3. Controller Responsibilities

Layer Primary Role Human Interface Connectivity Authority
——-————-—————-————-———-
Field Controller Execute irrigation & safety Embedded UI for monitoring / non-critical overrides None (offline) Authoritative locally
Farm Controller Local supervision & federation Full UI: monitoring, configuration Optional (for federation) Supervisory (non-critical only)
HQ Controller Multi-farm oversight & analytics Dashboards, reporting, config proposals Required for federation Supervisory (proposals only)

4. Federation / Sync Model

  • Push/Pull: Farm Controllers sync with HQ and/or peer farms.
  • Conflict Resolution:
    • Timestamp precedence
    • Operator approval for schedule/config conflicts
    • Field Controller safety rules always take priority
  • Offline First:
    • Controllers continue autonomous operation if disconnected
    • Logs and changes queue for synchronization once connectivity is restored

5. Human Interface Rules

  • All controllers expose interfaces appropriate to their role:
    • Field Controller: embedded status UI, safety alerts, non-critical operator overrides
    • Farm Controller: full local UI for monitoring, configuration, and federation
    • HQ Controller: multi-farm dashboards, analytics, authorized configuration proposals
  • No interface may bypass Field Controller safety rules.

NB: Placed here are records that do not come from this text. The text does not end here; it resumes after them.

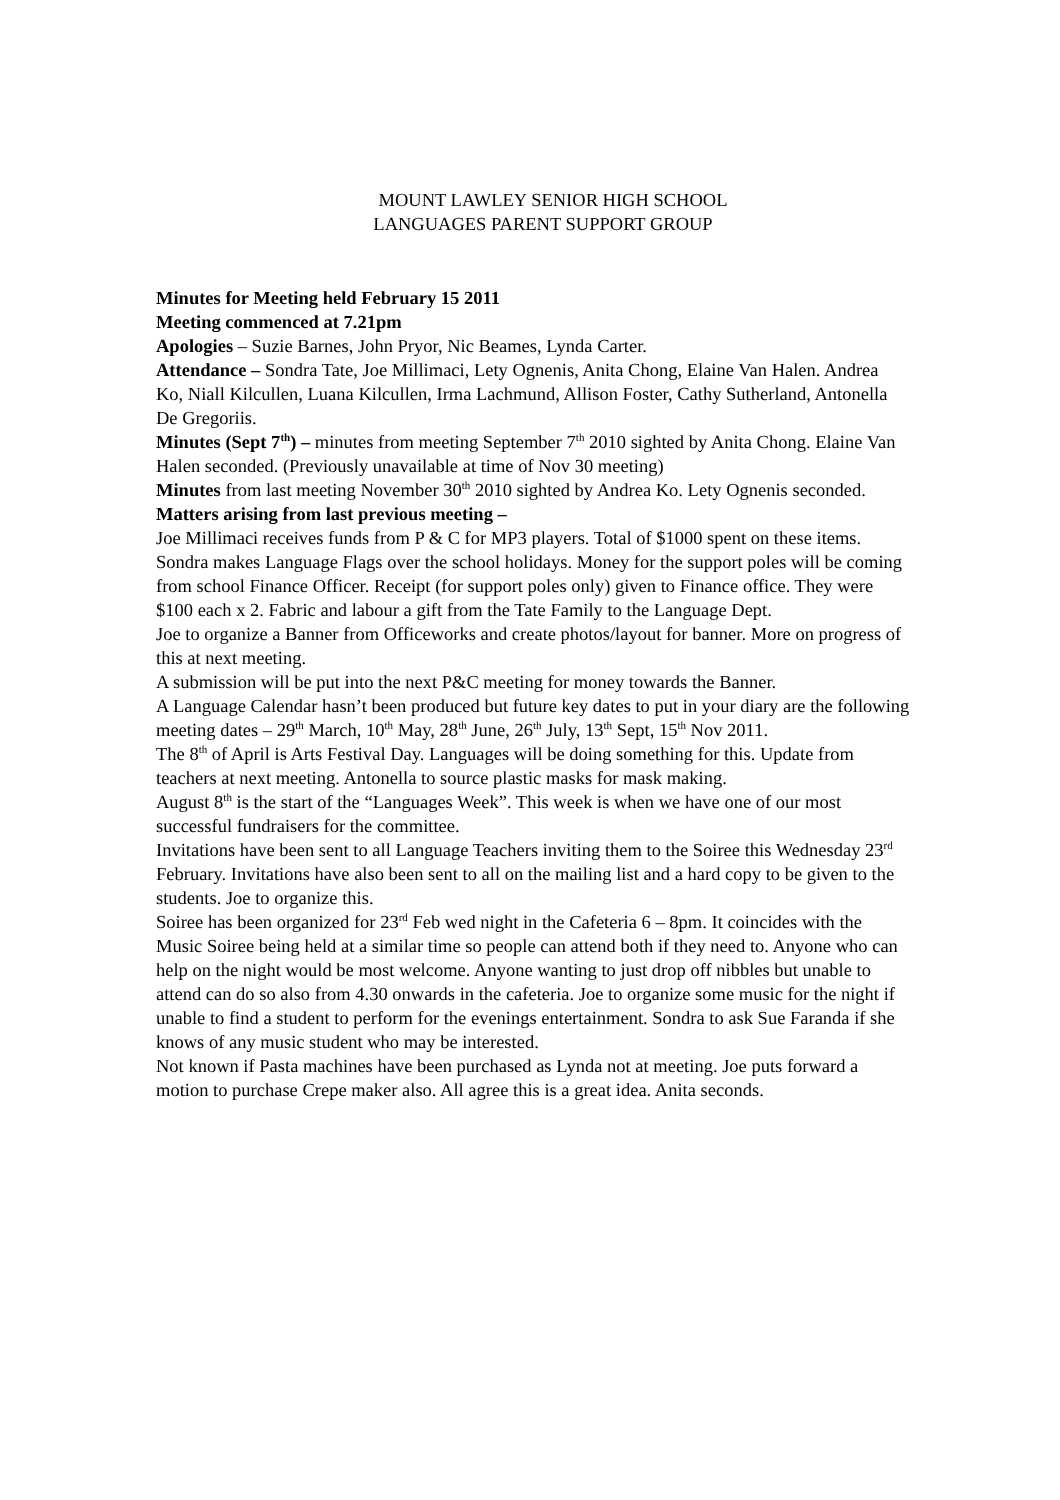MOUNT LAWLEY SENIOR HIGH SCHOOL
LANGUAGES PARENT SUPPORT GROUP
Minutes for Meeting held February 15 2011
Meeting commenced at 7.21pm
Apologies – Suzie Barnes, John Pryor, Nic Beames, Lynda Carter.
Attendance – Sondra Tate, Joe Millimaci, Lety Ognenis, Anita Chong, Elaine Van Halen. Andrea Ko, Niall Kilcullen, Luana Kilcullen, Irma Lachmund, Allison Foster, Cathy Sutherland, Antonella De Gregoriis.
Minutes (Sept 7<sup>th</sup>) – minutes from meeting September 7<sup>th</sup> 2010 sighted by Anita Chong. Elaine Van Halen seconded. (Previously unavailable at time of Nov 30 meeting)
Minutes from last meeting November 30<sup>th</sup> 2010 sighted by Andrea Ko. Lety Ognenis seconded.
Matters arising from last previous meeting –
Joe Millimaci receives funds from P & C for MP3 players. Total of $1000 spent on these items.
Sondra makes Language Flags over the school holidays. Money for the support poles will be coming from school Finance Officer. Receipt (for support poles only) given to Finance office. They were $100 each x 2. Fabric and labour a gift from the Tate Family to the Language Dept.
Joe to organize a Banner from Officeworks and create photos/layout for banner. More on progress of this at next meeting.
A submission will be put into the next P&C meeting for money towards the Banner.
A Language Calendar hasn’t been produced but future key dates to put in your diary are the following meeting dates – 29<sup>th</sup> March, 10<sup>th</sup> May, 28<sup>th</sup> June, 26<sup>th</sup> July, 13<sup>th</sup> Sept, 15<sup>th</sup> Nov 2011.
The 8<sup>th</sup> of April is Arts Festival Day. Languages will be doing something for this. Update from teachers at next meeting. Antonella to source plastic masks for mask making.
August 8<sup>th</sup> is the start of the “Languages Week”. This week is when we have one of our most successful fundraisers for the committee.
Invitations have been sent to all Language Teachers inviting them to the Soiree this Wednesday 23<sup>rd</sup> February. Invitations have also been sent to all on the mailing list and a hard copy to be given to the students. Joe to organize this.
Soiree has been organized for 23<sup>rd</sup> Feb wed night in the Cafeteria 6 – 8pm. It coincides with the Music Soiree being held at a similar time so people can attend both if they need to. Anyone who can help on the night would be most welcome. Anyone wanting to just drop off nibbles but unable to attend can do so also from 4.30 onwards in the cafeteria. Joe to organize some music for the night if unable to find a student to perform for the evenings entertainment. Sondra to ask Sue Faranda if she knows of any music student who may be interested.
Not known if Pasta machines have been purchased as Lynda not at meeting. Joe puts forward a motion to purchase Crepe maker also. All agree this is a great idea. Anita seconds.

6. Communication Model & Protocol Independence

  • Controller layers may communicate using one or more standardized protocols (see Communication Protocols & Standards)
  • Protocol choice does not define authority
  • Communication transport is strictly separated from control authority
  • Field Controller authority is defined by architectural rules, not by message origin
  • Remote commands received via MQTT, AMQP, or other protocols must always be validated locally
  • Loss of connectivity must never affect safety-critical irrigation execution
  • Communication failure must default to safe autonomous operation
  • AOFS architecture is protocol-agnostic
  • Multiple protocols may coexist within a deployment
  • Implementations must ensure auditability of all received and transmitted messages

7. Compliance Notes

  • AOFS-compliant deployments must implement all three layers as defined.
  • Field Controller safety rules cannot be overridden by higher layers.
  • All push/pull, configuration changes, and operator actions must be logged.
  • Offline operation must not compromise irrigation or safety.
  • Failure to respect authority boundaries invalidates AOFS compliance.